To successfully execute the case for product inclusion, Jean-Baptiste argues we need to consider a number of related product principles:
- Naming exclusion unlocks the potential of inclusion
- Team diversity is reflected in product diversity
- Everyone is different
- Needs and preferences change with context
- Everyone is biased
- Equal isn’t always equitable
- Designing for a minority also benefits the majority
- Diversity accelerates and amplifies learning and innovation
- Diversity and inclusion are good for business
- When in doubt, subtract
- Never say “No” without offering “Yes”
- Be tough, not rough
- Risk nothing, change nothing
- Seek the invisible
- Quality is a habit
- Magic > Logic
Measuring product inclusion performance
In the book, Jean-Baptiste very helpfully explains how we can make a business case for product inclusion and how we can measure product inclusion performance. She suggests we start with evaluating our metrics needs, to identify whether any existing metrics need to be amended or augmented by a new ones:
- What metrics do you currently use to assess the performance of your product or service, the impact of changes in the process or practices used to build or improve that product or service, or the progress of your product inclusion initiatives?
- Do your existing metrics provide insight into the needs and sentiments of non-majority users specifically?
- What does “underrepresented user” mean for your organisation, team, process or product?
- Where do you not have insight into the needs and sentiments of underrepresented users?
The next step that Jean-Baptiste recommends here is to classify metrics into different buckets, so that we can better understand these metrics in terms of their application or function. One way to classify metrics is to divide them into two buckets; socialisation metrics and product inclusion metrics.
- Socialisation metrics — These are the metrics we can use to track progress in terms of diversity and inclusion awareness and participation. For example, we can monitor the number of leaders engaged in product inclusion or the number of business departments that have specific diversity objectives.
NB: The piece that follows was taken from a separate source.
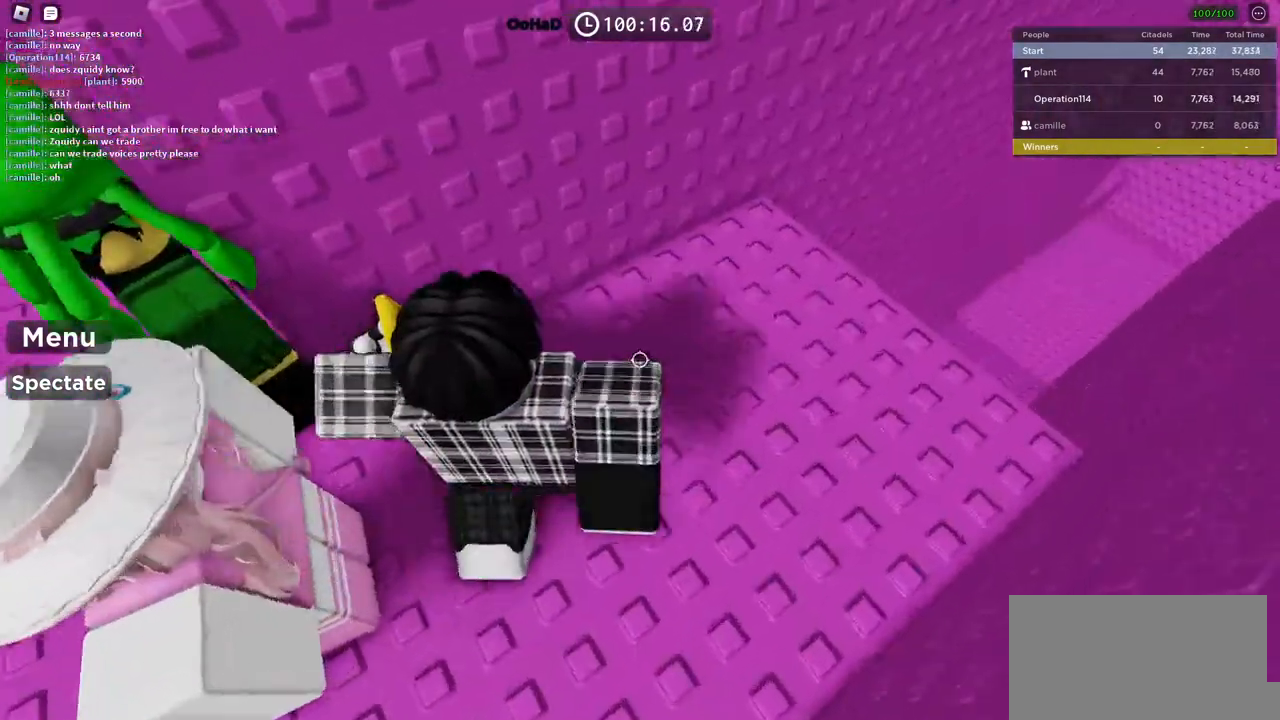
{"keys": ["d"], "events": [[217, "w", "up"]]}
- Product inclusion metrics — These are the metrics we can use to track progress in terms of integrating product inclusion into what our product teams are doing and the outcomes of those efforts. For example: diversity of representation on a team or the frequency of negative user experience feedback.
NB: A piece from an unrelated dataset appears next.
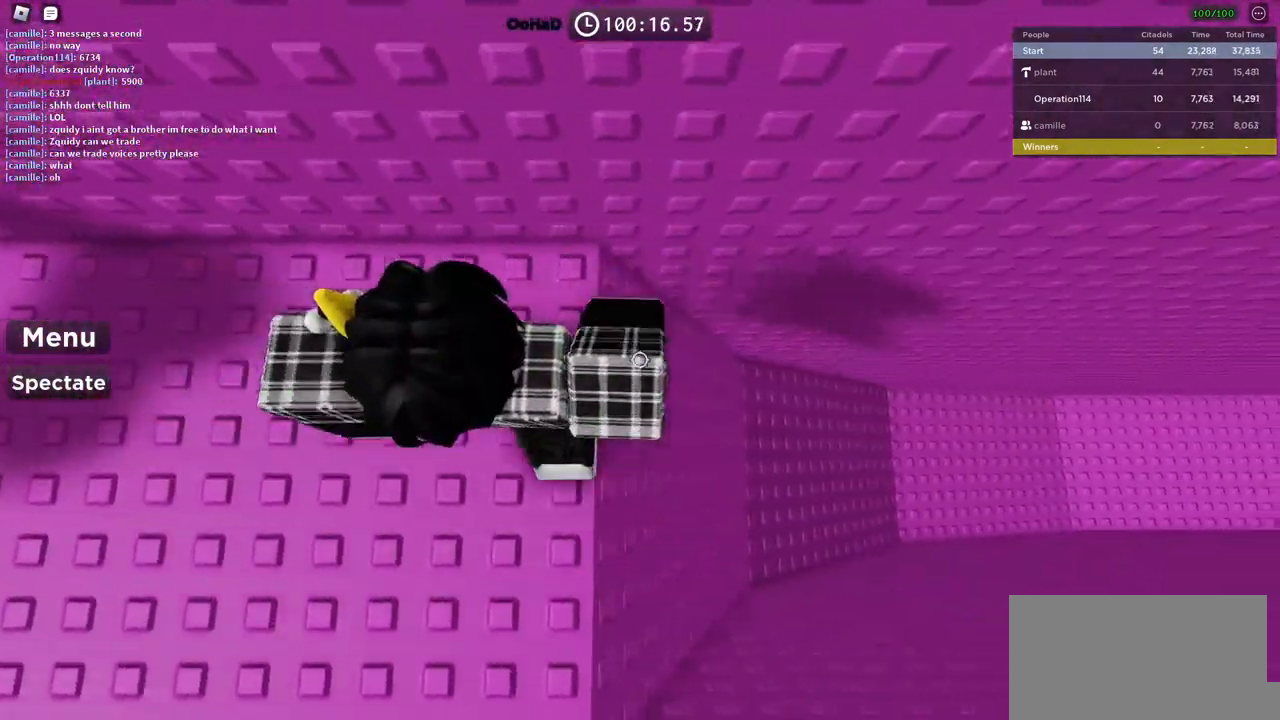
{"keys": ["d"], "events": []}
Another way to classify metrics is to distinguish between input and output metrics:
- Input metrics — These metrics are meant to track the resources used to produce a desired outcome with respect to product inclusion. For instance, how much budget has been allocated to specific product inclusion measures or the number of volunteers that attended an inclusion event.
- Output metrics — These metrics reflect the outcome resulting from a given input; for example, one month after the event, use of our product inclusion dashboard increased among people in our organisation by 30 percent.
Main learning point: In “Building for everyone” Annie Jean-Baptiste makes the case for product inclusion. She explains the importance of product inclusion and offers key tips on how to approach a more inclusive approach to the products that we design and develop.